What is expected: Pull out every line below that holds the word "https".

Document images with source code:
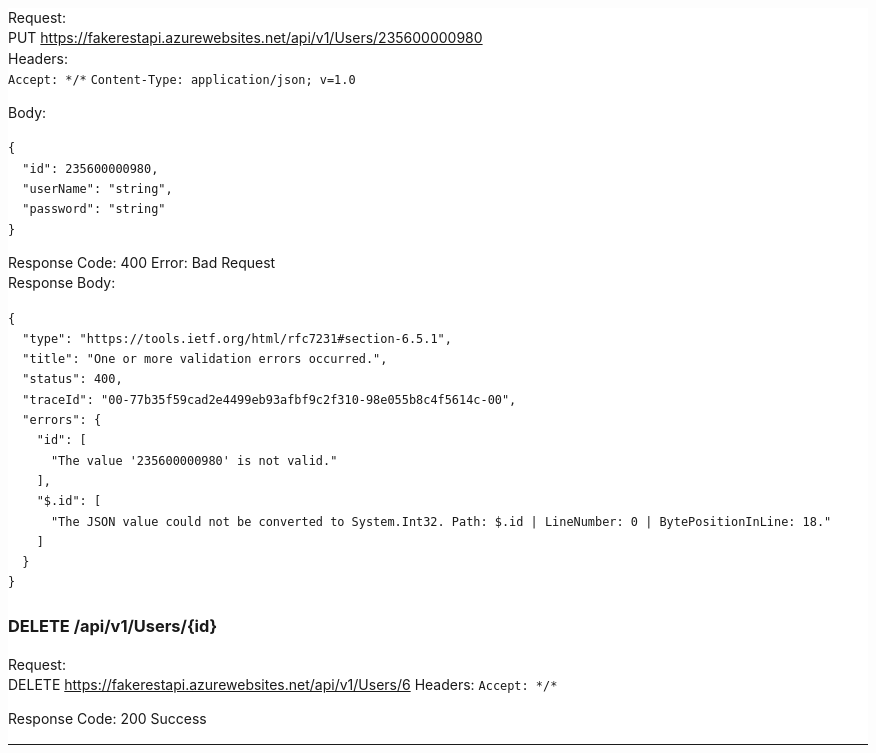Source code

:Request:  
PUT https://fakerestapi.azurewebsites.net/api/v1/Users/235600000980  
Headers:  
`Accept: */*`
`Content-Type: application/json; v=1.0`

Body:  
```
{
  "id": 235600000980,
  "userName": "string",
  "password": "string"
}
```  

Response Code: 400 Error: Bad Request  
Response Body:  
```
{
  "type": "https://tools.ietf.org/html/rfc7231#section-6.5.1",
  "title": "One or more validation errors occurred.",
  "status": 400,
  "traceId": "00-77b35f59cad2e4499eb93afbf9c2f310-98e055b8c4f5614c-00",
  "errors": {
    "id": [
      "The value '235600000980' is not valid."
    ],
    "$.id": [
      "The JSON value could not be converted to System.Int32. Path: $.id | LineNumber: 0 | BytePositionInLine: 18."
    ]
  }
}
``` 

### DELETE /api/v1/Users/{id}  

Request:  
DELETE https://fakerestapi.azurewebsites.net/api/v1/Users/6 
Headers: `Accept: */*`  

Response Code: 200 Success   
***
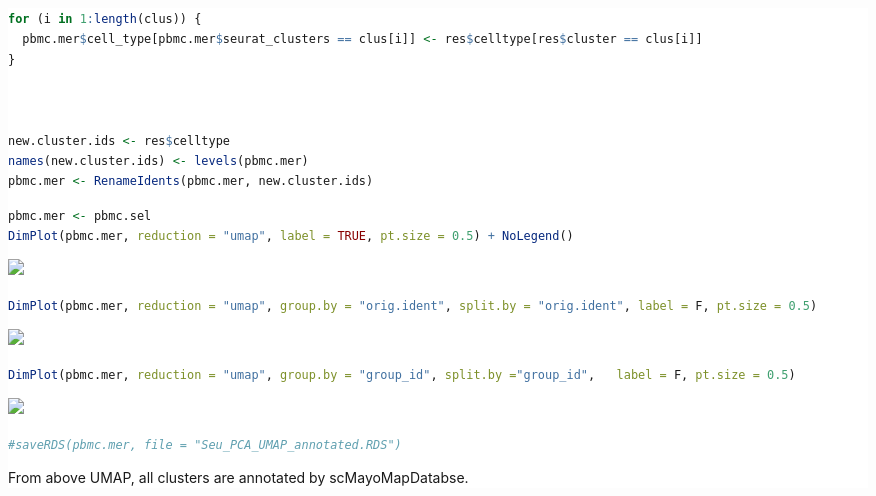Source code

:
 ```r
for (i in 1:length(clus)) {
  pbmc.mer$cell_type[pbmc.mer$seurat_clusters == clus[i]] <- res$celltype[res$cluster == clus[i]]
}



new.cluster.ids <- res$celltype
names(new.cluster.ids) <- levels(pbmc.mer)
pbmc.mer <- RenameIdents(pbmc.mer, new.cluster.ids)
```


```r
pbmc.mer <- pbmc.sel
DimPlot(pbmc.mer, reduction = "umap", label = TRUE, pt.size = 0.5) + NoLegend()
```

<img src="{{< blogdown/postref >}}index_files/figure-html/unnamed-chunk-20-1.png" width="672" />



```r
DimPlot(pbmc.mer, reduction = "umap", group.by = "orig.ident", split.by = "orig.ident", label = F, pt.size = 0.5)
```

<img src="{{< blogdown/postref >}}index_files/figure-html/unnamed-chunk-21-1.png" width="960" />


```r
DimPlot(pbmc.mer, reduction = "umap", group.by = "group_id", split.by ="group_id",   label = F, pt.size = 0.5)
```

<img src="{{< blogdown/postref >}}index_files/figure-html/unnamed-chunk-22-1.png" width="768" />

```r
#saveRDS(pbmc.mer, file = "Seu_PCA_UMAP_annotated.RDS")
```

From above UMAP, all clusters are annotated by scMayoMapDatabse.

Response below:
PUT https://fakerestapi.azurewebsites.net/api/v1/Users/235600000980  
  "type": "https://tools.ietf.org/html/rfc7231#section-6.5.1",
DELETE https://fakerestapi.azurewebsites.net/api/v1/Users/6 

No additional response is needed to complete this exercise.